More details have emerged about Edwin Stier’s resignation as the Intl. Bhd. of Teamsters’ (IBT) internal ethics officer on April 29. These details come from Stier’s resignation letter to IBT president James Hoffa, secy.-treasurer Tom Keegel and the IBT’s Gen. Exec. Bd. Jim McGough, who heads the union reform group, Laborers for Justice, provided a copy of the letter to NLPC.
In his letter, Stier complains that when he submitted a report on the “threat to the union” posed by organized crime in “one metropolitan area,” reported to be Chicago, Hoffa refused to meet with him. Then, Stier wrote, the report, based partly on sources concerned about their safety, was distributed to the IRS and the U.S. Dept. of Labor. “I have no lack of confidence in both organizations,” Stier wrote, “but such a shift in responsibility can only result in a loss of momentum and a disruption in continuity thereby reducing the chances of successfully completing the investigations.”
Previously unreported is Stier’s allegation that Hoffa has not presented a code of conduct written by a task force of Teamster members under Stier’s direction to the U.S. Attny. for the Sou. Dist. of NY. Stier wrote that the code was “an essential element” of the union’s case that it could police itself, and that the 14-yr. federal oversight over the union was no longer necessary to keep it free of corruption. Stier also complained that Hoffa failed to move against officials of a local union (reported to be Houston Local 988), when Stier’s investigators uncovered evidence of kickbacks. According to Stier, “Hoffa resisted imposing a trusteeship and only reluctantly appointed a panel of Teamsters to consider whether a trusteeship should be established.”

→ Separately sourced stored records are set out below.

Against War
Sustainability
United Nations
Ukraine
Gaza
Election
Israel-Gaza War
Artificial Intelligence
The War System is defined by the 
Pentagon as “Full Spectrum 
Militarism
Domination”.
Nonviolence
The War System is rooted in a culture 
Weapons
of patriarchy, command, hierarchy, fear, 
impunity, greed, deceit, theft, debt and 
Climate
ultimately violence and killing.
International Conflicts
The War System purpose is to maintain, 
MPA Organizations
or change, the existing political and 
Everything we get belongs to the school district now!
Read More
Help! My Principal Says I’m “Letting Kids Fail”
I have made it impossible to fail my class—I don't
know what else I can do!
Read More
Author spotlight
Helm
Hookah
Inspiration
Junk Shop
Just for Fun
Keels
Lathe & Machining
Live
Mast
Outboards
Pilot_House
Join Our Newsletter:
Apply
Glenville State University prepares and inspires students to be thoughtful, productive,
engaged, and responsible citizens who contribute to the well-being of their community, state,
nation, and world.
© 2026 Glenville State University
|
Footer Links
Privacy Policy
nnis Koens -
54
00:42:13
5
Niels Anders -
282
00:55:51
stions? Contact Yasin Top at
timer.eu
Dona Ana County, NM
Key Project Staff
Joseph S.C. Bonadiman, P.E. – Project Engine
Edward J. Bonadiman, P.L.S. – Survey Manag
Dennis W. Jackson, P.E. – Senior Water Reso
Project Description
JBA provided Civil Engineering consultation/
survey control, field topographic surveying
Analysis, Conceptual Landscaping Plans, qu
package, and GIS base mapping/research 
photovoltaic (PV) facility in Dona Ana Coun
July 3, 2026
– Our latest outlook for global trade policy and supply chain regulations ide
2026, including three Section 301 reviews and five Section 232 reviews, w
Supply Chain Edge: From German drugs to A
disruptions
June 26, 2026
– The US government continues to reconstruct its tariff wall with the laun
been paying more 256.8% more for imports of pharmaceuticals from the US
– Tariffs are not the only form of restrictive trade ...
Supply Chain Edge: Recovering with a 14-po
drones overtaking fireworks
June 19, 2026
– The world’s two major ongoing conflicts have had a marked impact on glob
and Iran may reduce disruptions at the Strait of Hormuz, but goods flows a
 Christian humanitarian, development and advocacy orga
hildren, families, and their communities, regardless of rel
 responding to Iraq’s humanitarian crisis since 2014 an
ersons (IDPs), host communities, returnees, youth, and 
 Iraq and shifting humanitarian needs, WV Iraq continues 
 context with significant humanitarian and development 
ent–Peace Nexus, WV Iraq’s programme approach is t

The Teamster panel failed to issue its findings within the required 60 days. Only when the federally-appointed Independent Rev. Bd. (IRB) recommended charges against the top 2 officials of the Houston local did Hoffa finally impose a trusteeship on the union. As previously reported in UCU, the president of Local 988, Chuck Crawley, demanded a kickback from an employee’s salary to contribute to Hoffa’s campaign for the IBT presidency in the hope that Hoffa would endorse Crawley for that post when it became available.
“[R]ather than creating an atmosphere in which serious allegations are resolved expeditiously and fairly,” Stier wrote, Hoffa has created “the clear impression that the union is slow to react to corruption issues and is insensitive to witnesses’ justifiable fears of retaliation.”